| Home | Index | EStG | Neuzugang | Impressum  
       

 

 

 

 

 

  BFH-Urteil vom 14.11.1989 (VIII R 102/87) BStBl. 1990 II S. 545

Gibt das FG der Klage statt und überträgt die Errechnung der Steuer dem FA, dann ist der Rechtsstreit in der Hauptsache erledigt, wenn das FA, nachdem es Revision eingelegt hat, unter Hinweis auf § 164 Abs. 2 AO 1977 den Steuerbetrag in einem Steuerbescheid nicht nur entsprechend der Auflage des FG, sondern darüber hinaus unter Berücksichtigung weiterer unstreitiger Besteuerungsgrundlagen neu festsetzt.

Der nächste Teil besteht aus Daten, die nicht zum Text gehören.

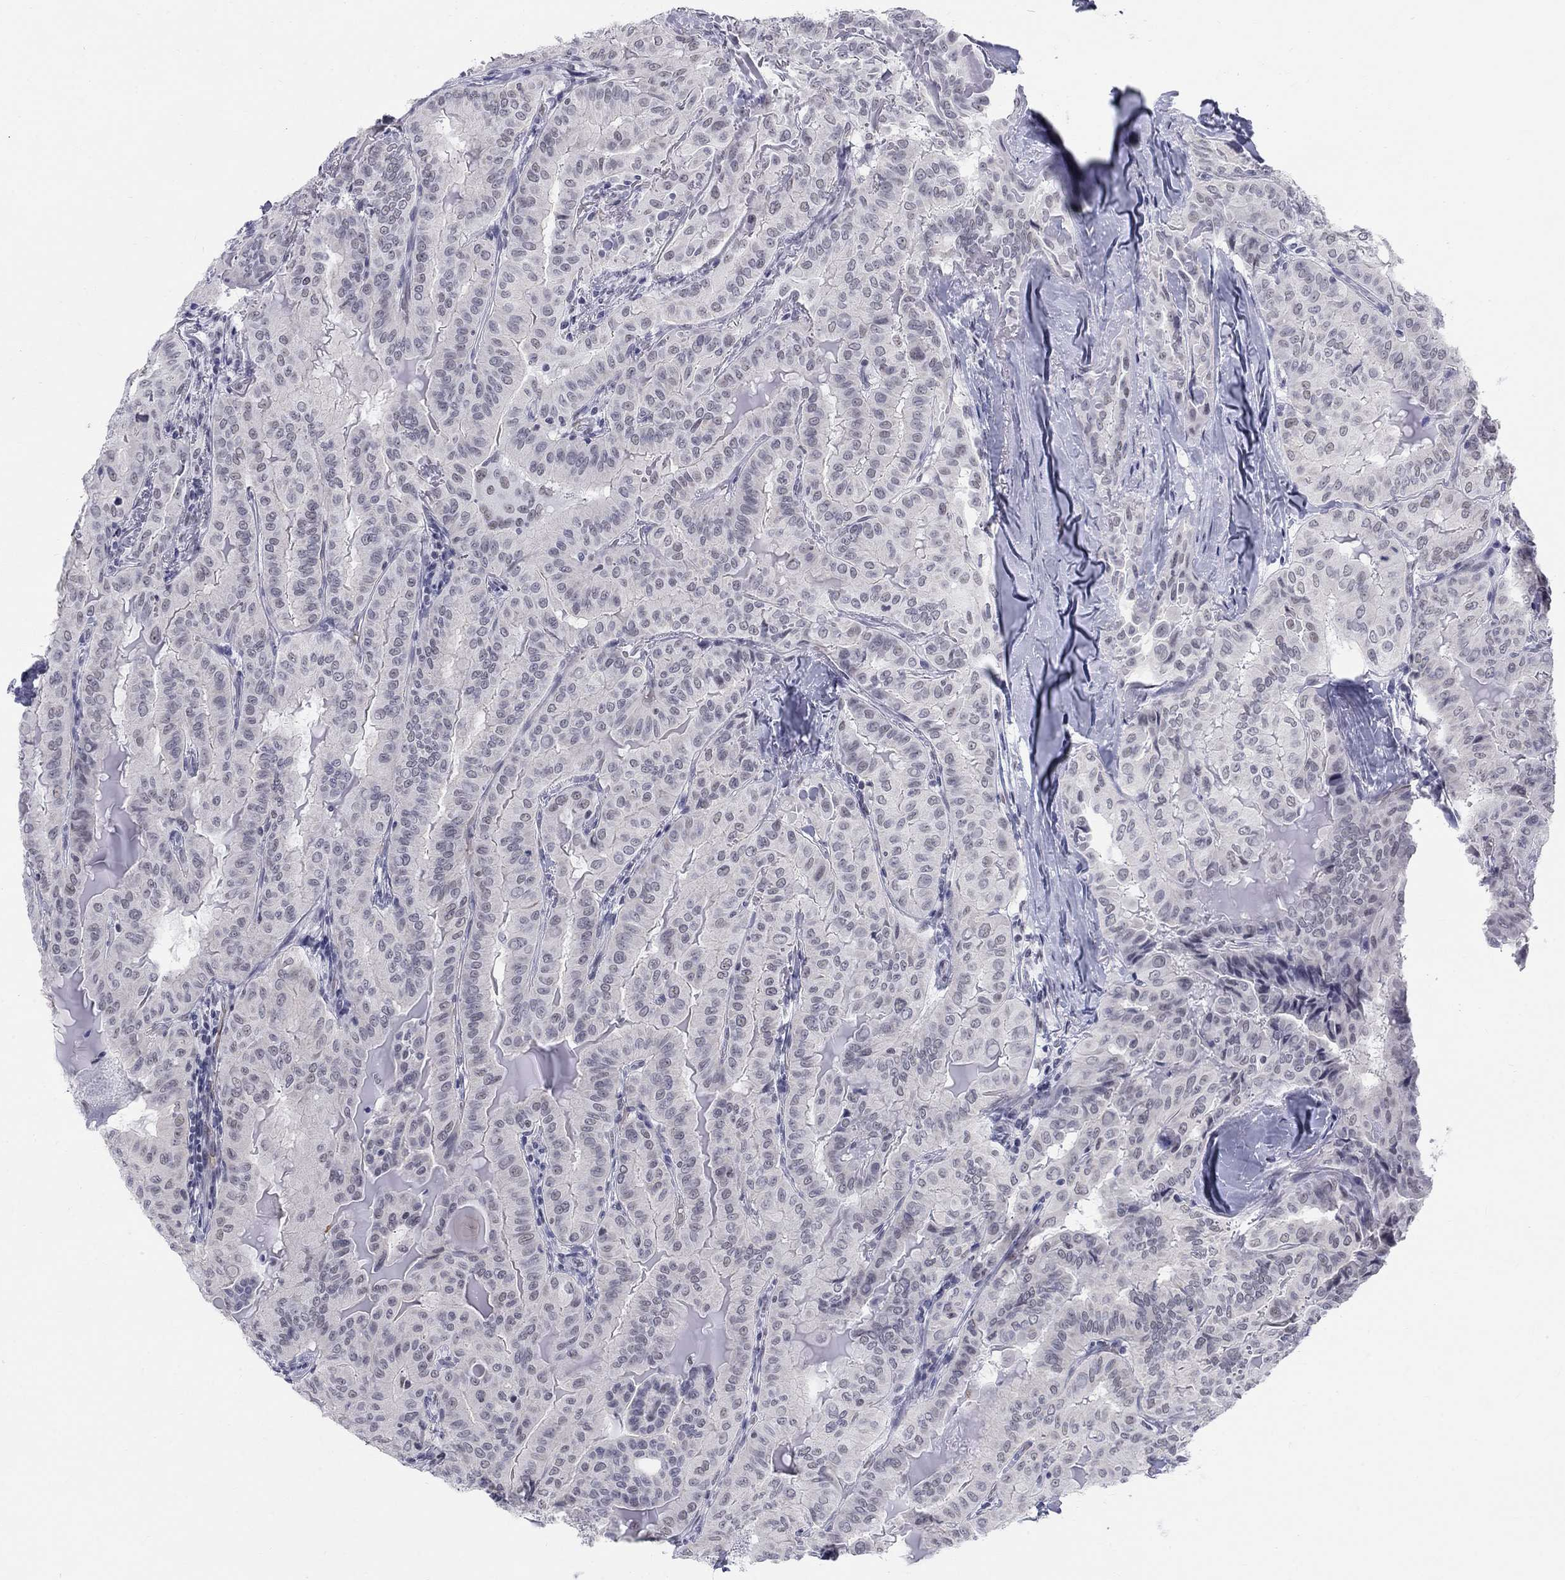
{"staining": {"intensity": "negative", "quantity": "none", "location": "none"}, "tissue": "thyroid cancer", "cell_type": "Tumor cells", "image_type": "cancer", "snomed": [{"axis": "morphology", "description": "Papillary adenocarcinoma, NOS"}, {"axis": "topography", "description": "Thyroid gland"}], "caption": "DAB immunohistochemical staining of papillary adenocarcinoma (thyroid) demonstrates no significant expression in tumor cells.", "gene": "DMTN", "patient": {"sex": "female", "age": 68}}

VGFGEntlG Art. 3 § 4; AO 1977 § 164 Abs. 2; FGO § 138.

Vorinstanz: FG Rheinland-Pfalz

Sachverhalt

Unter den Beteiligten ist streitig, ob Erträge aus einem GmbH-Anteil, an dem der Kläger und Revisionsbeklagte (Kläger) seinen minderjährigen Töchtern (Beigeladene zu 1 und 2) ein Nießbrauchsrecht eingeräumt hat, ihm oder den Töchtern zuzurechnen sind.

Das Finanzgericht (FG) gab der Klage statt. Der Tenor des finanzgerichtlichen Urteils lautet u.a.:

"1. Unter teilweiser Aufhebung des Einkommensteuerbescheides 1984 vom 27. Juni 1986 in der Fassung der Einspruchsentscheidung vom 19. Januar 1987 (Rbh-Liste-Nr. 246 ESt 84) wird der Beklagte angewiesen, die Einkünfte aus Kapitalvermögen der Kläger um 125.000 DM herabzusetzen."

In den Entscheidungsgründen führt das FG aus, die Fassung des Tenors beruhe auf Art. 3 § 4 des Gesetzes zur Entlastung der Gerichte in der Verwaltungs- und Finanzgerichtsbarkeit (VGFGEntlG).

Der Beklagte und Revisionskläger (das Finanzamt - FA -) legte am 24. November 1987 die vom FG zugelassene Revision ein und beantragt, das Urteil des FG aufzuheben.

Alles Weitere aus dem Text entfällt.